The DNA database is an experimental project for the Norwegian government, which is jointly funding the effort with the U.S. Forest Service’s international program. Norway hopes to see whether such a database is feasible in places like Indonesia and Peru, where illegal logging is rampant.

Using volunteers from Adventure Scientists, a nonprofit organization that specializes in outdoor data collection, the World Resources Institute has recorded different populations of the bigleaf maple, and the unique characteristics of each population.
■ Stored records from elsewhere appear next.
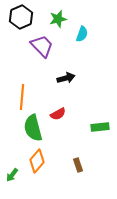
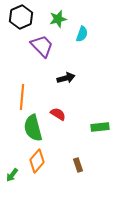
red semicircle: rotated 119 degrees counterclockwise
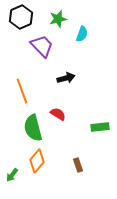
orange line: moved 6 px up; rotated 25 degrees counterclockwise
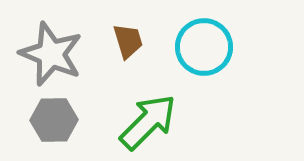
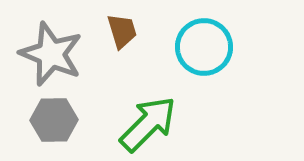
brown trapezoid: moved 6 px left, 10 px up
green arrow: moved 2 px down
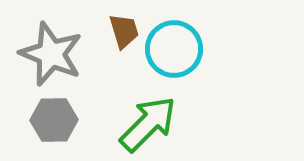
brown trapezoid: moved 2 px right
cyan circle: moved 30 px left, 2 px down
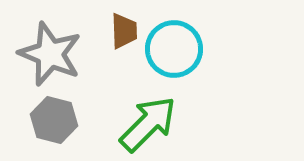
brown trapezoid: rotated 15 degrees clockwise
gray star: moved 1 px left
gray hexagon: rotated 15 degrees clockwise
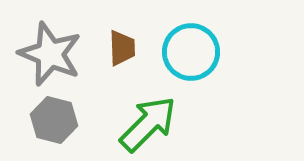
brown trapezoid: moved 2 px left, 17 px down
cyan circle: moved 17 px right, 3 px down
Environmental advocates hope that DNA databases could be used for legal cases. Several people in the United States have been convicted of illegal logging using DNA evidence. Genetic markers can indicate whether a tree was logged from a protected location.

“If someone came to us and told us their wood came from Washington state and it in fact did not, we would be able to say if the wood they were declaring came from a legal location, or we could say that in fact that is not where it came from,” Parker-Forney said.

Collecting the DNA is fairly simple. Volunteers are trained online by Adventure Scientists and use an app to log information in the field.

Nineteen volunteers have collected DNA samples for the tree project. At the moment, a single volunteer is collecting samples of the bigleaf maple tree, near Port Mellon Highway in Gibsons, British Columbia. Seventy-four other volunteers are ready to be deployed. The project is expected to be completed by December.